Asbestos was widely used in schools built before 1980. Undamaged, it’s not considered unsafe, but damaged asbestos is potentially dangerous.

Federal law requires schools to inspect and document all known asbestos every three years under what’s known as the Asbestos Hazard Emergency Response Act (AHERA).

Jerry Jordan, president of the Philadelphia Federation of Teachers, said Superintendent Tony B. Watlington Sr. had reached out to him about the Building 21 situation Wednesday. Jordan said he was “grateful for not only his outreach, but the district’s immediate response to this emergency.”

But, Jordan said, “this situation underscores the urgent need for facilities funding and the importance of a comprehensive plan to address a years-long facilities crisis.”
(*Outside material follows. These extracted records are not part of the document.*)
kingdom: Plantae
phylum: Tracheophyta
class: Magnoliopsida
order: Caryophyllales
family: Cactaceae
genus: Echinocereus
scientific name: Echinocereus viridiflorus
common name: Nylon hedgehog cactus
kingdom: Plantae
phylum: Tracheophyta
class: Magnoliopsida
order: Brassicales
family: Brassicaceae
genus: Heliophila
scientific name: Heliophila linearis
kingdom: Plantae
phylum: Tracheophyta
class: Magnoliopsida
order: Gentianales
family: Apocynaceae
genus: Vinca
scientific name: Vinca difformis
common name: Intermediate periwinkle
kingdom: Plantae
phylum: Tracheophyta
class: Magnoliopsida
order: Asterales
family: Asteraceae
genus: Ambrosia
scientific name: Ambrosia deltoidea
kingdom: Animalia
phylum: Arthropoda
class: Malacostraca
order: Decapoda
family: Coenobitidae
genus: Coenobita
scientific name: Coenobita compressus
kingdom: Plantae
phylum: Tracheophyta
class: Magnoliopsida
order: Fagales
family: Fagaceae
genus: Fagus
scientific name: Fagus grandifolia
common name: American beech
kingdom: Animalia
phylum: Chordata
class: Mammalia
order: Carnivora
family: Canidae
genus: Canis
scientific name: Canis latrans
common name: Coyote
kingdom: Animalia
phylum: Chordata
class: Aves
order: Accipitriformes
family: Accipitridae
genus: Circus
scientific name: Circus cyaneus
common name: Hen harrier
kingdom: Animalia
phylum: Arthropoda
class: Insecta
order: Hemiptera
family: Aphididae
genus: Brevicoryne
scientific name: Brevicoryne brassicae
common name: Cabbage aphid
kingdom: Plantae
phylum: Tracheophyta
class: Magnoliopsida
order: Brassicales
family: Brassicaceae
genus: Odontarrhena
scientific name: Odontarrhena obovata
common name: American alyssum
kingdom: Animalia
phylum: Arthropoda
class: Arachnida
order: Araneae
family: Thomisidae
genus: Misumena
A Pennsylvania court recently ruled that the state has long underfunded districts like Philadelphia, which educate large numbers of students living in economically disadvantaged homes. The asbestos-related closure “is just one more disgraceful reminder of the impact of this neglect,” Jordan said.

Facilities woes are not new to Philadelphia schools; many of the district’s 200-plus aging school buildings still contain asbestos.

In the 2019-20 school year, 12 district schools were closed because of imminent asbestos hazards. That same year, the district paid $850,000 to a longtime teacher who contracted mesothelioma, an asbestos-linked cancer, after teaching in city schools with known damaged asbestos for decades.

In the wake of public revelations about the scope of the district’s environmental problems, the school system has tackled more asbestos and lead-paint remediation projects, in part with contributions from the state and a $100 million donation from the University of Pennsylvania, but much remains to be done.

The city had sought to have more oversight over environmental conditions inside city schools, establishing a panel that would determine standards and have say over whether district schools were safe enough to open. But the school board sued the city over that law earlier this year, saying it alone had the authority to determine whether schools could open. That case is still pending.

Jerry Roseman, the PFT’s longtime director of environmental science and occupational safety and health, has decades of experience dealing with asbestos in district buildings. He said the Building 21 closure was “very concerning,” especially because the damaged asbestos-containing plaster and paint are in high-trafficked areas and had been noted in previous AHERA inspection reports.

“If you’ve tracked through the stuff, and you’re moving around and people aren’t aware, it’s easily carried throughout the school,” Roseman said. “It’s often diluted in that case, but there’s no way to understand how to contain that kind of contamination.”

He has many questions, Roseman said.

“I want to know: How long did the condition exist? Why did it exist unresponded to for that long? What’s the source of the problem?” said Roseman.

Roseman said he hoped that the PFT was included in formulating remediation plans and that the district would be transparent about communicating the possible hazards and scope of the issue.